• [KUTIPAN TERPILIH]:

──────

Warga Jalur Gaza Terpenjara di Neraka Dunia
Tidak terbayangkan hidup di Jalur Gaza yang senantiasa jadi korban roket Israel. Belum lagi harus bergantung pada bantuan internasional dan pergerakan serba dibatasi seperti layaknya tinggal di penjara terbuka.
Sebagai pembalasan atas serangan Hamas, Israel tidak hanya kembali menyerang Gaza. Israel mengepung total Gaza. Pasokan air, listrik, bahan bakar, hingga makanan dihentikan.
Menteri Pertahanan Israel Yoav Gallant menyebut penduduk Gaza sebagai hewan. Padahal, wilayah 362,5 kilometer persegi itu dihuni 2,2 juta manusia, sebagian anak-anak dan lansia.
AFP melaporkan, pada Selasa (10/10/2023), Komisaris Tinggi Perserikatan Bangsa-Bangsa untuk urusan HAM Volker Turk mengecam keputusan Israel. ”Pengepungan yang membahayakan warga sipil dengan cara merintangi akses dari kebutuhan pokok yang diperlukan untuk bertahan hidup adalah hal terlarang dalam hukum kemanusiaan internasional,” ujarnya.
Blokade total dikhawatirkan akan memperburuk kondisi Gaza. Para pembela hak asasi manusia menyebut Gaza sebagai ”penjara terbuka” terbesar di dunia. Bahkan, Sekretaris Jenderal PBB António Guterres menyebut Jalur Gaza sebagai ”neraka dunia”.
Baca juga: Babak Baru Kekerasan di Gaza, Siklus Berulang Jelang Hajatan Politik di Israel
Menurut PBB, Jalur Gaza adalah salah satu tempat termiskin di dunia. Laporan Bank Dunia pada September 2023 menyebut, 60 persen pemuda Gaza menganggur. Secara keseluruhan, pengangguran di Gaza mencapai 45 persen dari keseluruhan angkatan kerja. Sebagai pembanding, hanya 4 persen angkatan kerja Israel menganggur.
Perekonomian yang lesu menyebabkan minimnya barang kebutuhan hidup, terutama makanan dan obat-obatan. Rumah sakit di Gaza sering kekurangan peralatan dan obat-obatan karena blokade itu. Warga Palestina di Gaza harus mengajukan izin meninggalkan wilayah itu kalau hendak berobat di Tepi Barat atau di dalam wilayah Israel.
Badan PBB untuk membantu Palestina, UNWRA, menyebut hingga tiga dari setiap lima orang di Gaza dalam kondisi rawan pangan. Mereka tidak memiliki akses terhadap makanan yang cukup untuk hidup sehat.

──────

• [DATA MASUKAN]:
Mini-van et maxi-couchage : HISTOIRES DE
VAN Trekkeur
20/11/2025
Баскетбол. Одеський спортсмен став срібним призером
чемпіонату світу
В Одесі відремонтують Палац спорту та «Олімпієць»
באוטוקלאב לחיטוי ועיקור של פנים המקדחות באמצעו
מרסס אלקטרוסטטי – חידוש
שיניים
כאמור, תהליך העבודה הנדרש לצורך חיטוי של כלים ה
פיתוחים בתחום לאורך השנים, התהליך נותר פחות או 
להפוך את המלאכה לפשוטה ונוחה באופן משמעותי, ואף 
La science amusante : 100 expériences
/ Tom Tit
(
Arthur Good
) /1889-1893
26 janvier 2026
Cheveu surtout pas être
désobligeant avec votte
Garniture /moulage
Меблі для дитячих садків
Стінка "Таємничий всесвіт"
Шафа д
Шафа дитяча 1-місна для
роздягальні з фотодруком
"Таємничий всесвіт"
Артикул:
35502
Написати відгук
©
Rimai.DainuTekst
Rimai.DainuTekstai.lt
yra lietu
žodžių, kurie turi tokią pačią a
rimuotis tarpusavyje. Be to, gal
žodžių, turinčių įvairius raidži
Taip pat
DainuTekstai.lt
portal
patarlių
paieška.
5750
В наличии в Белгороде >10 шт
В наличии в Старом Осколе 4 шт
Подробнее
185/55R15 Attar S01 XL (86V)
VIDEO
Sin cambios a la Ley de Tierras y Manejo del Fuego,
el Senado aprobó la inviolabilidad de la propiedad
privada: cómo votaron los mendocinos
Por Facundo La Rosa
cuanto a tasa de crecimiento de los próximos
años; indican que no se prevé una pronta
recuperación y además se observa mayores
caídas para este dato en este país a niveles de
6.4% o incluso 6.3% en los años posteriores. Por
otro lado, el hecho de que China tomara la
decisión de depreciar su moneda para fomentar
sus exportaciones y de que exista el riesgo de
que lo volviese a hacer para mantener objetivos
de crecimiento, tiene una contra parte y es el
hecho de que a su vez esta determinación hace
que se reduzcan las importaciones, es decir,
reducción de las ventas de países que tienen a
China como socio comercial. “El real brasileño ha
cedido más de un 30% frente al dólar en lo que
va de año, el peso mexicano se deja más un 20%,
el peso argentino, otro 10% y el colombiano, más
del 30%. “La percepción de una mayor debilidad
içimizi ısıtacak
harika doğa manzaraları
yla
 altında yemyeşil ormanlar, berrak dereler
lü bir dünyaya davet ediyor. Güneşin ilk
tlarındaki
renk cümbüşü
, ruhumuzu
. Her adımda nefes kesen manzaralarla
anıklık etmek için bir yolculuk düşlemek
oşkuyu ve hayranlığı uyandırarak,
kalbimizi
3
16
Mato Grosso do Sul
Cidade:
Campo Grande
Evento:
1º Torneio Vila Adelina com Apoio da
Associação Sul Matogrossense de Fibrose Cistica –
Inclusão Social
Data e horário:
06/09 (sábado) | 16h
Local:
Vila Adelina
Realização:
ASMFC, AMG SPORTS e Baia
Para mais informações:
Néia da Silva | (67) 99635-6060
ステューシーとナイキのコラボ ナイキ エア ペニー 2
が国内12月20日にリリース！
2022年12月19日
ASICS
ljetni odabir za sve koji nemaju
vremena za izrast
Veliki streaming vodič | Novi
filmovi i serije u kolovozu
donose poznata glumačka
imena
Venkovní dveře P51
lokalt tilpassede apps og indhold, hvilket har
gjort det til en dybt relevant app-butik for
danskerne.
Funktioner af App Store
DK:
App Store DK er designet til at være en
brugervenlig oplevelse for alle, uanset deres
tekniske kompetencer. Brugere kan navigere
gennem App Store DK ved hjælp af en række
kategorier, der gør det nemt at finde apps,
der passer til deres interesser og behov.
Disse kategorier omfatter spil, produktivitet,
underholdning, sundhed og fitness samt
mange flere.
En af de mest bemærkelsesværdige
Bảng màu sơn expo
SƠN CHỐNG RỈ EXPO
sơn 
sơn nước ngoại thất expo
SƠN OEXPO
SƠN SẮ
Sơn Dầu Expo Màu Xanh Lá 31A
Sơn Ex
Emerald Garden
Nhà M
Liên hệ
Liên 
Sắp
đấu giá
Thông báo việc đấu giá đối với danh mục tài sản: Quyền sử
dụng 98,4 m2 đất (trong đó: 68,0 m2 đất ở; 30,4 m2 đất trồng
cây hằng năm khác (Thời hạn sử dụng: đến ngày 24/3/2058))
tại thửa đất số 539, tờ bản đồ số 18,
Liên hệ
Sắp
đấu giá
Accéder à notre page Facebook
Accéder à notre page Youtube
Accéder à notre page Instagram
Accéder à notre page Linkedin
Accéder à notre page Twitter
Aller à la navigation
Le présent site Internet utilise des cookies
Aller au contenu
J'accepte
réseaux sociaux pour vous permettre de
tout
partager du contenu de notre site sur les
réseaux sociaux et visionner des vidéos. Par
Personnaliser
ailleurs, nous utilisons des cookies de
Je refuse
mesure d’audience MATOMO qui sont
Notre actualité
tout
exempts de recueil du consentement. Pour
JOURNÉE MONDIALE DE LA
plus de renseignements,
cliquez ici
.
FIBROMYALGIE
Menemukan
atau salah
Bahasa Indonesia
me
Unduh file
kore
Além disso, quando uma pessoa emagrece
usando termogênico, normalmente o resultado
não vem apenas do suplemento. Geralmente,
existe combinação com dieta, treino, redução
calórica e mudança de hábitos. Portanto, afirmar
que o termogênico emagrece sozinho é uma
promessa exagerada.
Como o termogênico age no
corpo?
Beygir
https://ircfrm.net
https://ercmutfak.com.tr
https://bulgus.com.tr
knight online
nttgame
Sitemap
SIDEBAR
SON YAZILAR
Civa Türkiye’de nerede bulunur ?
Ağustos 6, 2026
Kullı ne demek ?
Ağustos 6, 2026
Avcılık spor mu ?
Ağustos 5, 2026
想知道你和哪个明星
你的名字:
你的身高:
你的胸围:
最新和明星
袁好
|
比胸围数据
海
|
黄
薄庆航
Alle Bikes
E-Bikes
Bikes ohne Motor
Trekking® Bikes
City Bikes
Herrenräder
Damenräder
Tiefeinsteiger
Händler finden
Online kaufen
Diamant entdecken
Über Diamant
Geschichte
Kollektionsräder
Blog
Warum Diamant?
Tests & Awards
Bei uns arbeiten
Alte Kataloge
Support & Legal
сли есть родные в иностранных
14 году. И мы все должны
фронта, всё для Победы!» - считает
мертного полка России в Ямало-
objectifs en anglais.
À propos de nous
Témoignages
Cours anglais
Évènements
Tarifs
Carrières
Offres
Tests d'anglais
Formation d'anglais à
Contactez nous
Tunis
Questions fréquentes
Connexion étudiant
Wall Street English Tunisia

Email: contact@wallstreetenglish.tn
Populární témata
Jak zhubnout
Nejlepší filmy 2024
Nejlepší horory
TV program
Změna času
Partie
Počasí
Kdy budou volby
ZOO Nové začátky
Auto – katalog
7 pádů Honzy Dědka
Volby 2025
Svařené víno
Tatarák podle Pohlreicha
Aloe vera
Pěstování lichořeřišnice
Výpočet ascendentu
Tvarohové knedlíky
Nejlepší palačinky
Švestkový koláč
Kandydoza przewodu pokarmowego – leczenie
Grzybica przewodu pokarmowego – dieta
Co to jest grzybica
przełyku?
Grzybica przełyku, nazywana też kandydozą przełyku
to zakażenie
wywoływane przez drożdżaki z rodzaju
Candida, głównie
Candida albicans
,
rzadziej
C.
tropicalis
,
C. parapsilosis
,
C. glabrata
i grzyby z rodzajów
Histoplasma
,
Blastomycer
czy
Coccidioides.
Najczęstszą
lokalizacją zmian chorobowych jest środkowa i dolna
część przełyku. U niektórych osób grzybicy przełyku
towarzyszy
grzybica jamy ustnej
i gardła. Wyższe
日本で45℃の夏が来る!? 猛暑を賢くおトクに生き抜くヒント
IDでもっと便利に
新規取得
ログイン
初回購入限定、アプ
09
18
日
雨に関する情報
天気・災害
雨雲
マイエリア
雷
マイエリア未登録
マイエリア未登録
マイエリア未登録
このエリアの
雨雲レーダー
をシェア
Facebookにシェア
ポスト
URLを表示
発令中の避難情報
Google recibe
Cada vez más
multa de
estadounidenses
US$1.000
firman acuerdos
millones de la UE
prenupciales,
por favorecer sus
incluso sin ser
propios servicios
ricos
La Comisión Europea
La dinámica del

──────

• [PERINTAH KERJA 1]:
Tuliskan kembali baris-baris entri tanpa perubahan apa pun, mulai dari baris pertama entri dan berhenti setelah baris yang memuat "sus exportaciones y".
• [PERINTAH KERJA 2]:
Lanjutkan teks tentang Jalur Gaza dengan kalimat-kalimat baru setelah kalimat terakhirnya.
Teks tentang Jalur Gaza dan entri-entri ini tidak saling berkaitan.

• [JAWABAN 1]:
Mini-van et maxi-couchage : HISTOIRES DE
VAN Trekkeur
20/11/2025
Баскетбол. Одеський спортсмен став срібним призером
чемпіонату світу
В Одесі відремонтують Палац спорту та «Олімпієць»
באוטוקלאב לחיטוי ועיקור של פנים המקדחות באמצעו
מרסס אלקטרוסטטי – חידוש
שיניים
כאמור, תהליך העבודה הנדרש לצורך חיטוי של כלים ה
פיתוחים בתחום לאורך השנים, התהליך נותר פחות או 
להפוך את המלאכה לפשוטה ונוחה באופן משמעותי, ואף 
La science amusante : 100 expériences
/ Tom Tit
(
Arthur Good
) /1889-1893
26 janvier 2026
Cheveu surtout pas être
désobligeant avec votte
Garniture /moulage
Меблі для дитячих садків
Стінка "Таємничий всесвіт"
Шафа д
Шафа дитяча 1-місна для
роздягальні з фотодруком
"Таємничий всесвіт"
Артикул:
35502
Написати відгук
©
Rimai.DainuTekst
Rimai.DainuTekstai.lt
yra lietu
žodžių, kurie turi tokią pačią a
rimuotis tarpusavyje. Be to, gal
žodžių, turinčių įvairius raidži
Taip pat
DainuTekstai.lt
portal
patarlių
paieška.
5750
В наличии в Белгороде >10 шт
В наличии в Старом Осколе 4 шт
Подробнее
185/55R15 Attar S01 XL (86V)
VIDEO
Sin cambios a la Ley de Tierras y Manejo del Fuego,
el Senado aprobó la inviolabilidad de la propiedad
privada: cómo votaron los mendocinos
Por Facundo La Rosa
cuanto a tasa de crecimiento de los próximos
años; indican que no se prevé una pronta
recuperación y además se observa mayores
caídas para este dato en este país a niveles de
6.4% o incluso 6.3% en los años posteriores. Por
otro lado, el hecho de que China tomara la
decisión de depreciar su moneda para fomentar
sus exportaciones y de que exista el riesgo de

• [JAWABAN 2]:
Pada 2021, Presiden Amerika Serikat Joe Biden menyetujui bantuan sebesar 235 juta dollar AS untuk Palestina. Dana itu, antara lain, terdiri dari 150 juta dollar AS bagi UNWRA dan 75 juta dollar AS untuk bantuan ekonomi Tepi Barat dan Gaza. Biden membalikkan kebijakan presiden sebelumnya, Donald Trump, yang menangguhkan semua bantuan untuk Palestina pada 2018-2020.
Baca juga: Netanyahu Stop Listrik, BBM, dan Pangan ke Gaza, Abbas Bela Warga
Blokade di Gaza memburuk sejak Hamas menguasai wilayah itu pada 2007. Bukan hanya Israel, Mesir pun bolak-balik menutup akses dari dan ke Gaza. Padahal, pintu ke dan dari Gaza hanya bisa lewat Israel atau Mesir.
Blokade yang membatasi pergerakan orang dan barang dianggap oleh Israel sebagai cara yang harus dilakukan untuk mencegah arus persenjataan dan penyerang masuk ke wilayah Israel. Israel tak mau ada celah sedikit pun yang memungkinkan Hamas atau Palestina membuat senjata.
Akibat blokade itu, laporan PBB tahun 2020 menyebutkan kerugian ekonominya mencapai 16,7 miliar dollar AS antara tahun 2007-2018 atau enam kali lebih besar daripada produk domestik bruto (PDB) rata-rata Gaza. Gara-gara blokade itu juga, angka kemiskinan naik empat kali lipat.
Selama beberapa tahun terakhir, sejumlah kelompok HAM memperingatkan konflik militer antara Israel dan Hamas akan memperburuk kehidupan rakyat Palestina di Gaza. Jalur Gaza menjadi sasaran tiga putaran permusuhan militer besar sejak 2008 dan menyebabkan perekonomian regional Gaza runtuh.
Bank Dunia pernah memperingatkan meningkatnya bentrokan antara warga Palestina dan pasukan Israel di Tepi Barat dan Gaza akan memperparah ketidakpastian ekonomi. Warga sipil, terutama anak-anak, yang harus menanggung akibatnya.
Sebelum konflik Israel dan Palestina, 7 Oktober lalu, pada tahun 2021 juga terjadi pertikaian sengit antara Israel dan Hamas dan menewaskan sedikitnya 67 anak. Pada Mei lalu, 12 warga sipil tewas akibat serangan Israel.
Terputus dari dunia
Gaza adalah wilayah kecil Palestina dengan pemerintahan sendiri yang berada di bawah pendudukan Israel, sama halnya dengan Tepi Barat dan Jerusalem Timur, setelah Perang Arab-Israel pada 1967. Berbatasan dengan Israel dan Mesir di pantai Mediterania, Gaza adalah bagian dari wilayah Palestina yang bersejarah sebelum negara Israel dibentuk pada 1948 melalui proses pembersihan etnis yang kejam dengan mengusir ratusan ribu warga Palestina dari rumah mereka.
Wilayah ini direbut oleh Mesir saat Perang Arab-Israel dan tetap berada di bawah kendali Mesir hingga 1967. Pada waktu itu, Israel lalu merebut sisa wilayah Palestina—Jalur Gaza dan Tepi Barat— ketika perang dengan negara-negara Arab.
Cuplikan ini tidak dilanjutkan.